Assistée de Madame HALIFA Zaia, Greffière,
DEMANDEUR
Madame [N] [K] [G]
[Adresse 1]
[Localité 3]
non comparante
ET
DEFENDEURS
Monsieur [P] [S]
[Adresse 2]
[Localité 4]
Madame [E] [S]
[Adresse 2]
[Localité 4]
Assisistés par Me Patricia ROY-THERMES MARTINHITA, avocat au barreau de PARIS
COMPOSITION DU TRIBUNAL LORS DES DEBATS
Madame SAPEDE, juge de l’exécution,
Assistée de Madame MOUSSA, Greffière.
L’affaire a été plaidée le 06 Janvier 2025, et mise en délibéré au 27 Janvier 2025.
JUGEMENT
Prononcé le 27 Janvier 2025 par mise à disposition au greffe, par décision Contradictoire et en premier ressort.
EXPOSE DU LITIGE
Par déclaration reçue au greffe le 9 septembre 2024, Mme [N] [K] [G] a saisi le juge de l’exécution du tribunal judiciaire de Bobigny, sur le fondement des articles L.412-3 et L.412-4 du code des procédures civiles d’exécution, afin qu’il lui accorde les plus larges délais pour libérer les lieux situés [Adresse 1] à BOBIGNY (93), desquels son expulsion a été ordonnée par ordonnance du 29 avril 2024 rendue par le juge des contentieux de la protection du tribunal judiciaire de BOBIGNY, statuant en référé, au bénéfice de M. [P] [S] et Mme [E] [S].

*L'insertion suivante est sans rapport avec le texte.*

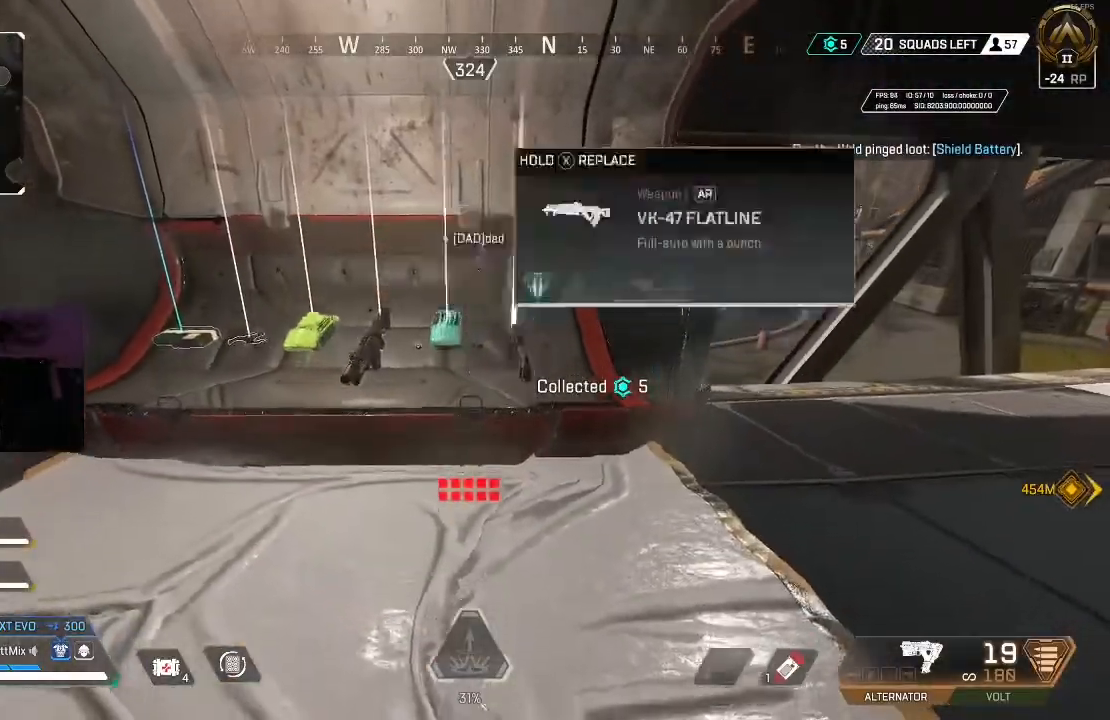
{"buttons": ["B", "X"], "left_stick": "up-right", "right_stick": "center", "events": [[67, "B", "up"], [300, "B", "down"], [383, "B", "up"], [433, "left_stick", "up-right"], [483, "B", "down"], [500, "X", "down"]]}
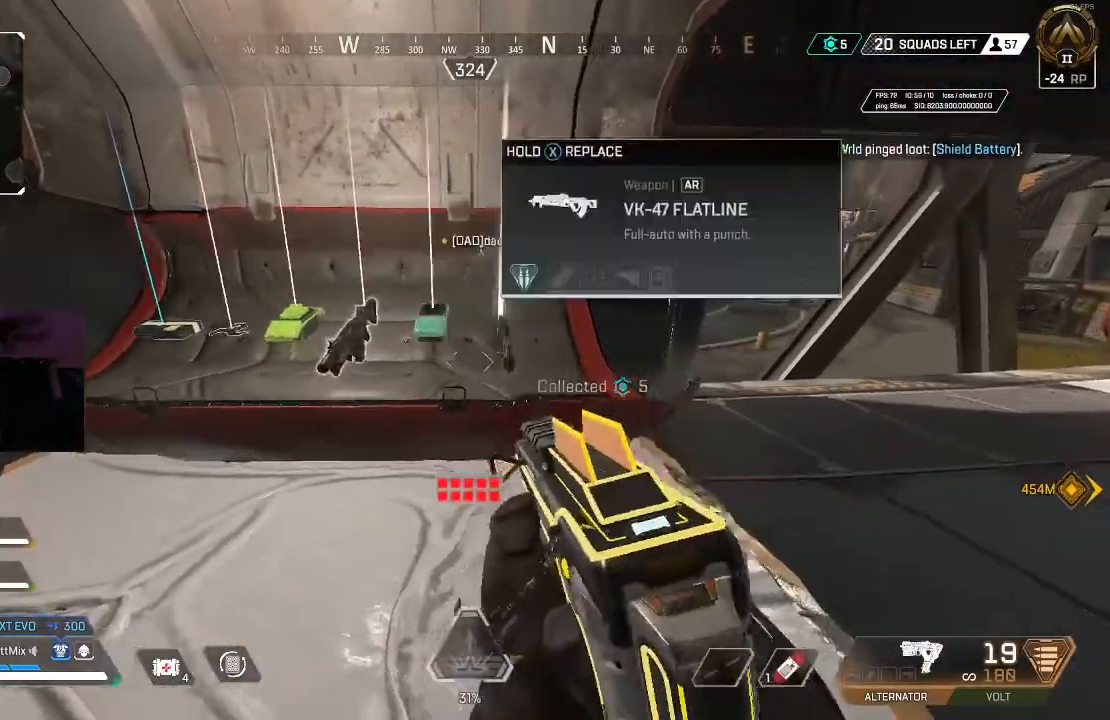
{"buttons": ["X"], "left_stick": "center", "right_stick": "center", "events": [[50, "B", "up"], [67, "left_stick", "center"]]}
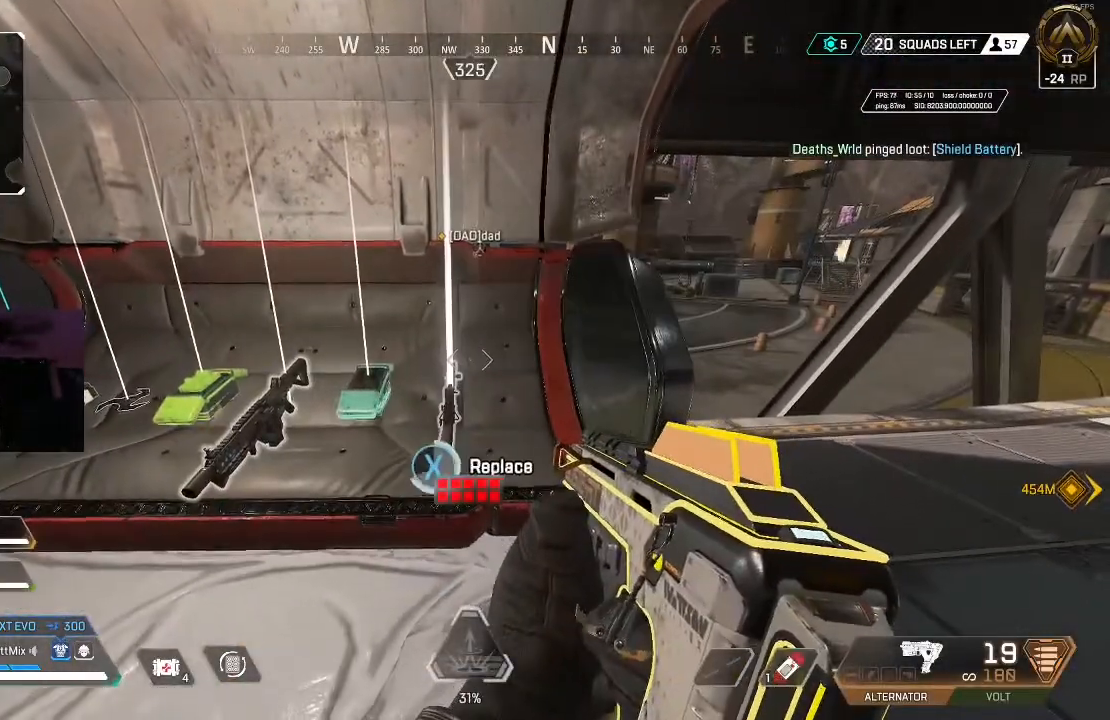
{"buttons": [], "left_stick": "down", "right_stick": "center", "events": [[67, "X", "up"], [67, "left_stick", "left"], [183, "left_stick", "center"], [200, "X", "down"], [283, "X", "up"], [317, "left_stick", "down"], [383, "right_stick", "right"], [417, "left_stick", "center"], [483, "right_stick", "center"], [500, "left_stick", "down"]]}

L’affaire a été appelée à l’audience du 6 janvier 2025.
A cette audience, Mme [N] [K] [G] n’a pas comparu.
Par conclusions visées par le greffe, signifiées à la requérante par acte du 3 janvier 2025 et développées oralement à l’audience, M. [P] [S] et Mme [E] [S] sollicitent du juge de l’exécution qu’il :
— se déclare incompétent pour réformer l’ordonnance du 29 avril 2024 rendue par le juge des contentieux de la protection du tribunal judiciaire de BOBIGNY, statuant en référé,
— à titre subsidiaire, dire la requérante irrecevable en ses demandes,
— à titre infiniment subsidiaire, déboute la requérante de ses demandes,
— en tout état de cause, condamne Mme [K] [G] à leur payer la somme de 3.000 euros au titre de l’article 700 du code de procédure civile, ainsi que les dépens.

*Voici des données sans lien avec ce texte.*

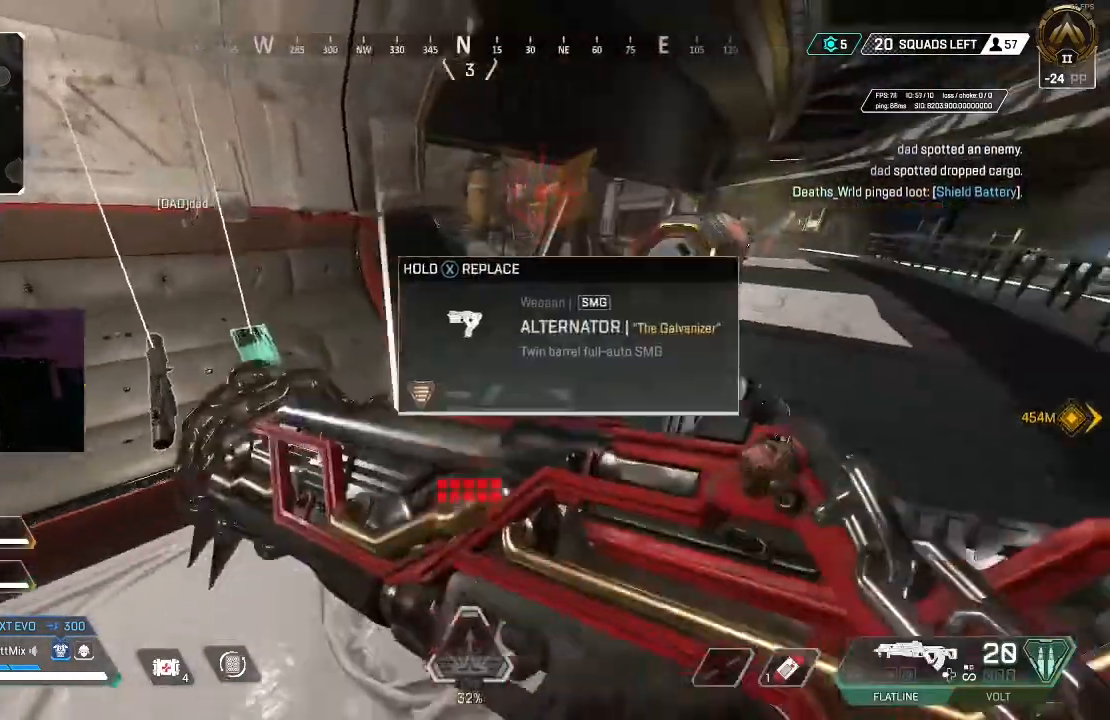
{"buttons": ["X"], "left_stick": "center", "right_stick": "center", "events": [[50, "Y", "down"], [117, "B", "down"], [133, "Y", "up"], [133, "left_stick", "center"], [183, "right_stick", "down-right"], [217, "B", "up"], [250, "left_stick", "down-left"], [300, "X", "down"], [317, "B", "down"], [333, "left_stick", "up-left"], [400, "right_stick", "down"], [417, "B", "up"], [483, "left_stick", "center"], [500, "right_stick", "center"]]}
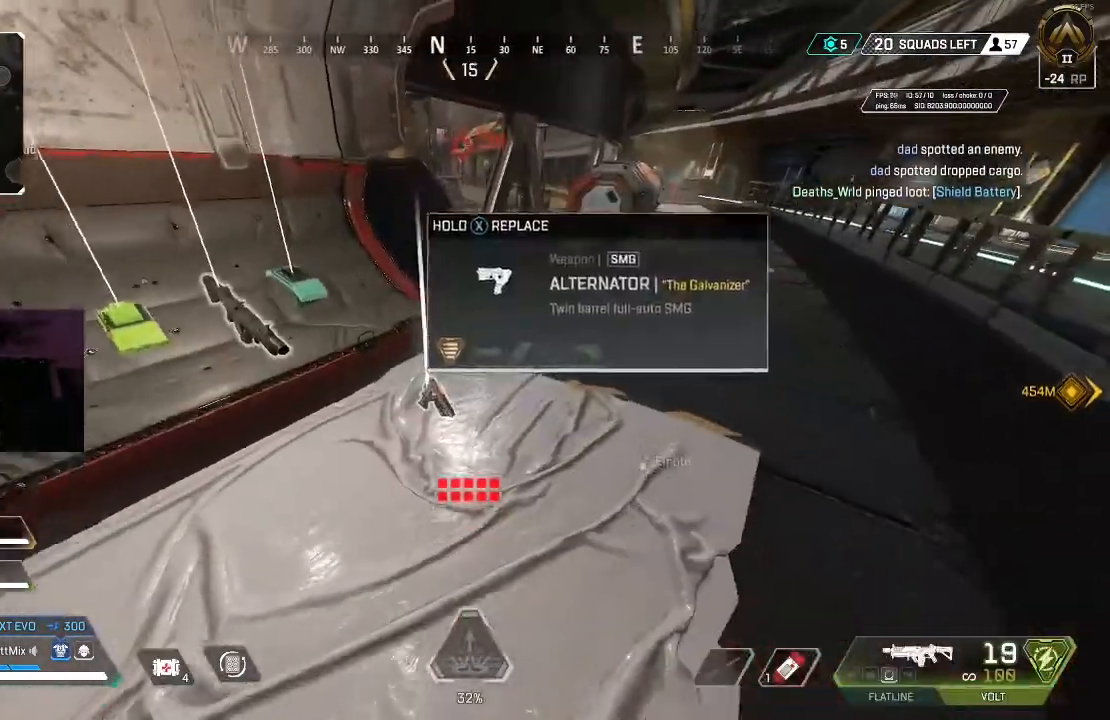
{"buttons": [], "left_stick": "down", "right_stick": "center", "events": [[417, "left_stick", "down"], [483, "X", "up"]]}
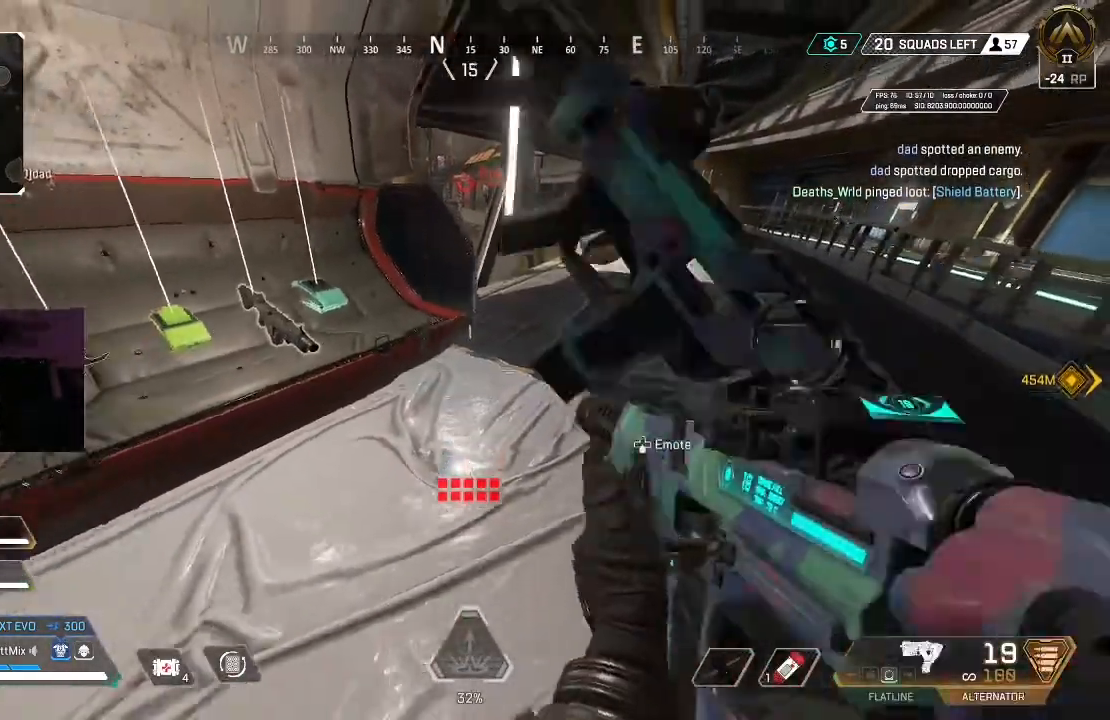
{"buttons": [], "left_stick": "left", "right_stick": "center", "events": [[67, "left_stick", "center"], [83, "START", "down"], [183, "START", "up"], [200, "left_stick", "down-left"], [267, "left_stick", "center"], [367, "left_stick", "down-left"], [467, "left_stick", "left"]]}
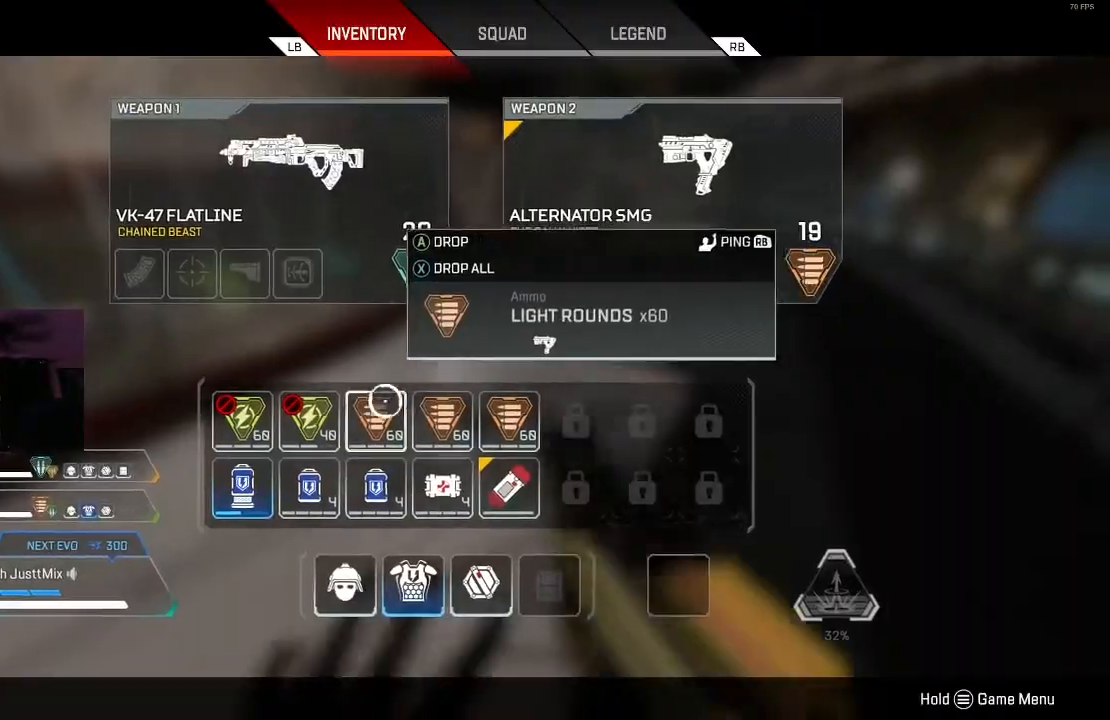
{"buttons": [], "left_stick": "center", "right_stick": "center", "events": [[233, "X", "down"], [250, "left_stick", "center"], [317, "X", "up"], [400, "X", "down"], [500, "X", "up"]]}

Après la clôture des débats, l’affaire a été mise en délibéré au 27 janvier 2025.
SUR CE,
Aux termes de sa requête, Mme [K] [G] sollicite une médiation afin de trouver une médiation avec les époux [S]pour apurer sa dette et rester dans le logement.
Faute pour la requérante d’avoir comparu à l’audience, la médiation par elle sollicitée n’est pas proposée aux parties.
La demande en délais de paiement sera dite irrecevable en application des articles R.121-11 et R.442-2 du code des procédures civiles d’exécution, le juge de l’exécution ayant été, en l’espèce, saisi par requête.
Sur les délais pour quitter les lieux
En application de l’article L.412-3 du code des procédures civiles d’exécution, le juge peut accorder des délais renouvelables aux occupants de lieux habités ou de locaux à usage professionnel, dont l’expulsion a été ordonnée judiciairement, chaque fois que le relogement des intéressés ne peut avoir lieu dans des conditions normales.
Le juge qui ordonne l’expulsion peut accorder les mêmes délais, dans les mêmes conditions.
Cette disposition n’est pas applicable lorsque le propriétaire exerce son droit de reprise dans les conditions prévues à l’article 19 de la loi n° 48-1360 du 1er septembre 1948 portant modification et codification de la législation relative aux rapports des bailleurs et locataires ou occupants de locaux d’habitation ou à usage professionnel et instituant des allocations de logement, lorsque la procédure de relogement effectuée en application de l’article L. 442-4-1 du code de la construction et de l’habitation n’a pas été suivie d’effet du fait du locataire ou lorsque ce dernier est de mauvaise foi.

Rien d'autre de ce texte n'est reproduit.